In 2018, this was proven by what may be the most distilled version of the true crime miniseries: a scandalous, dramatic, and very often goofy take on a real-life event backed by an all-star cast and crew. Now that it’s streaming on Netflix, it may just be your next obsession.
Escape at Dannemora tells the true story of two prisoners who, with the help of two prison employees, escaped from Clinton Correctional Facility in upstate New York in 2015. One of those employees was Joyce “Tilly” Mitchell (Patricia Arquette), a married seamstress with a bad habit of being unfaithful. She first carries on a relationship with inmate David Sweat (Paul Dano) and then his friend Richard Matt (Benicio del Toro).

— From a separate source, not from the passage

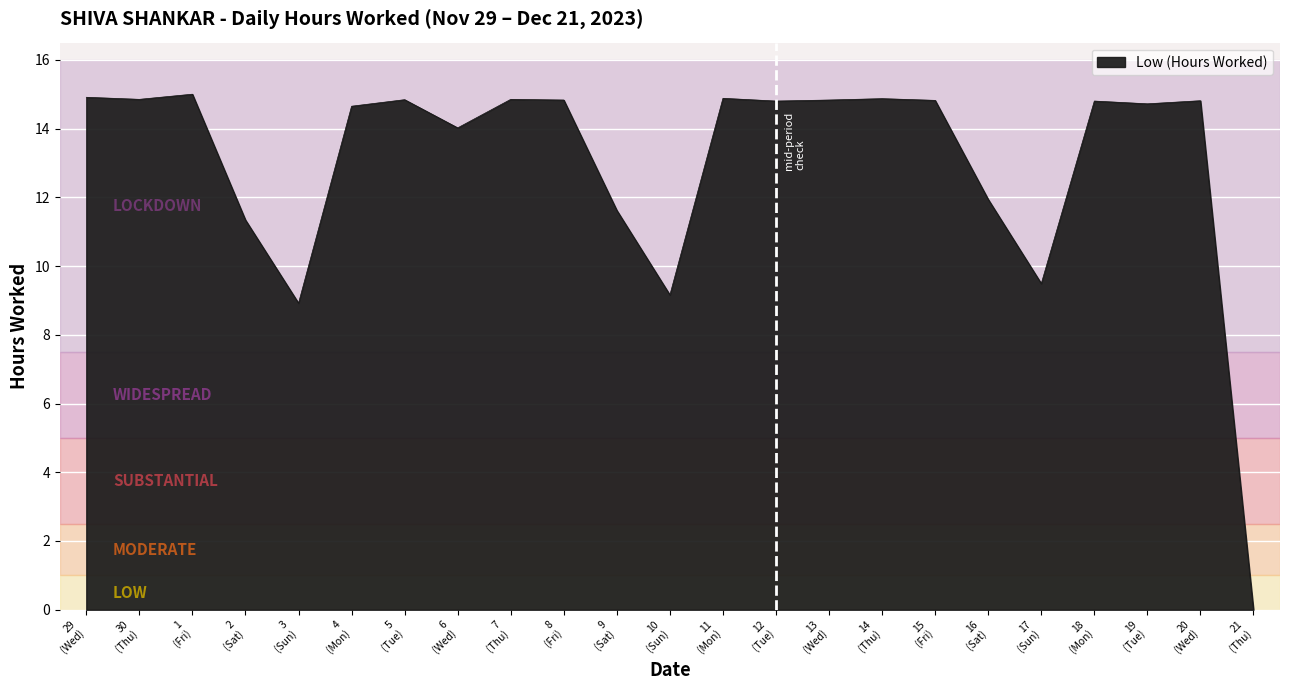

What is the maximum value shown in the chart?

15.0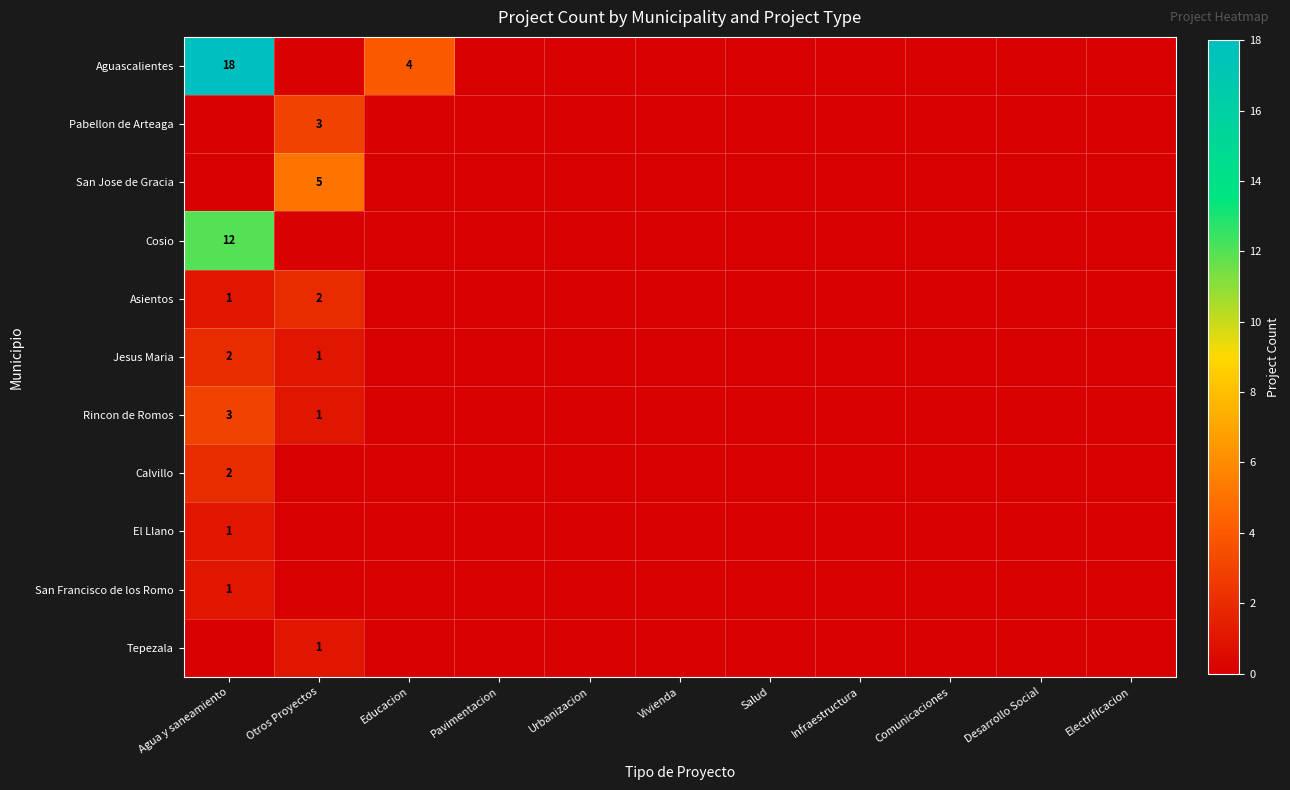

True or false: Pabellon de Arteaga has a value of 3 at Otros Proyectos.

True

Together, the two talk Tilly into helping them in an effort to escape, using the underground tunnels and sewer system. The first five episodes in the series’ eight episodes are spent on the lead-up to the escape: how they promised Tilly a life in Mexico, how Tilly explained her relationship with the inmates to her husband, and how they kept everything out of view of the prison administration.

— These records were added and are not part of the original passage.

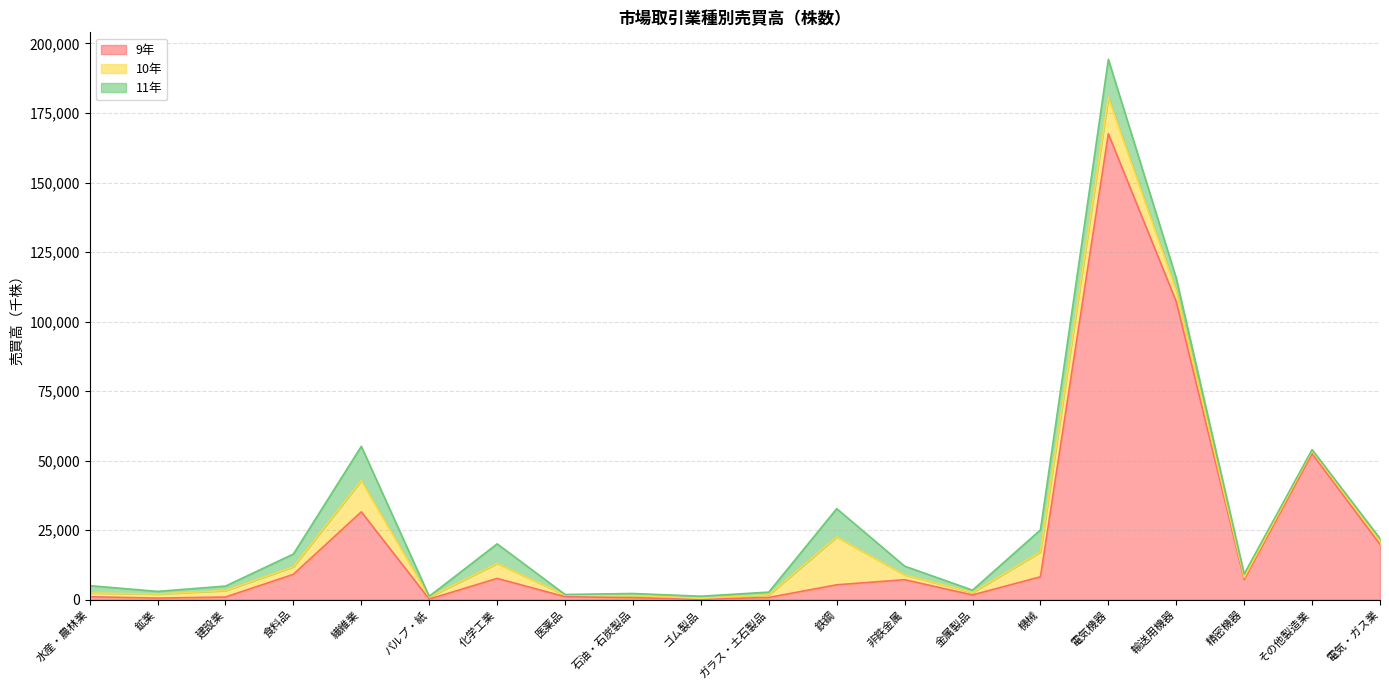

At which label does 9年 first exceed 7198?

食料品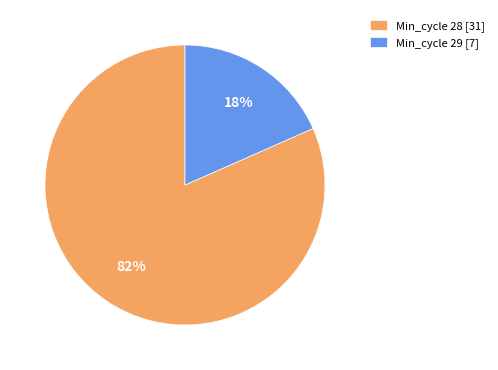

Between Min_cycle 28 [31] and Min_cycle 29 [7], which is larger?

Min_cycle 28 [31]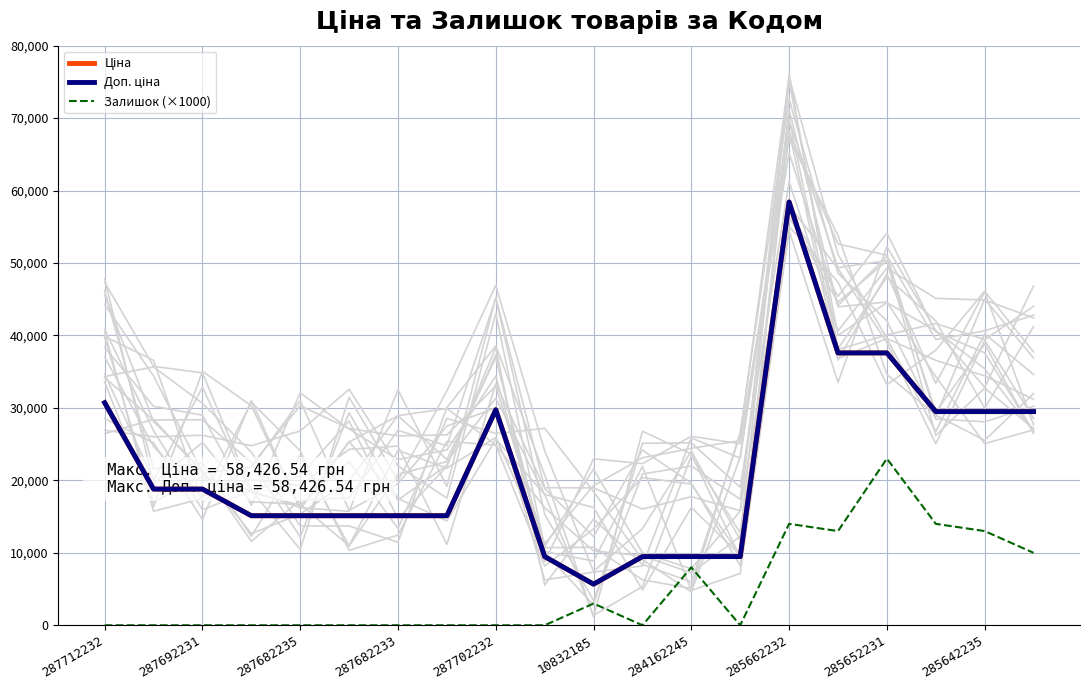

True or false: Залишок (×1000) and Доп. ціна intersect in this chart.

False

Once the escape actually happens, the linear focus of the series is completely abandoned. In Episode 6 of the series, we see just how these inmates ended up in prison in the first place — and how Tilly ended up working there. It’s something that could only happen in a series like this — a standalone flashback episode right at the most climactic moment in the entire story.
There are plenty of other true crime miniseries — Patricia Arquette would even go on to play yet another complicated woman with a regional accent in Hulu’s The Act the year after this. But what makes Escape at Dannemora so special is the variety of people involved. Beyond the three main stars, all of whom are found more often in high-profile movies, the creative bench is also full of big names.
Escape at Dannemora was co-created and written by Mad Men staff writer Brett Johnson and The Player’s Michael Tolkin, and every episode is directed by Severance’s Ben Stiller. The combination of the decades of experience delivers the perfect miniseries balance: not too structured that it feels engineered, but also not too cinematic that it feels like one story divided into parts.
This series understands what makes true crime miniseries one of the most enduring genres — the voyeuristic pleasure of being part of a secret conspiracy, balanced with the enjoyment of knowing how it all will end. When Sweat and Matt debate whether or not the escape will work, the audience knows — it’s in the title — but that doesn’t make the journey there any less watchable.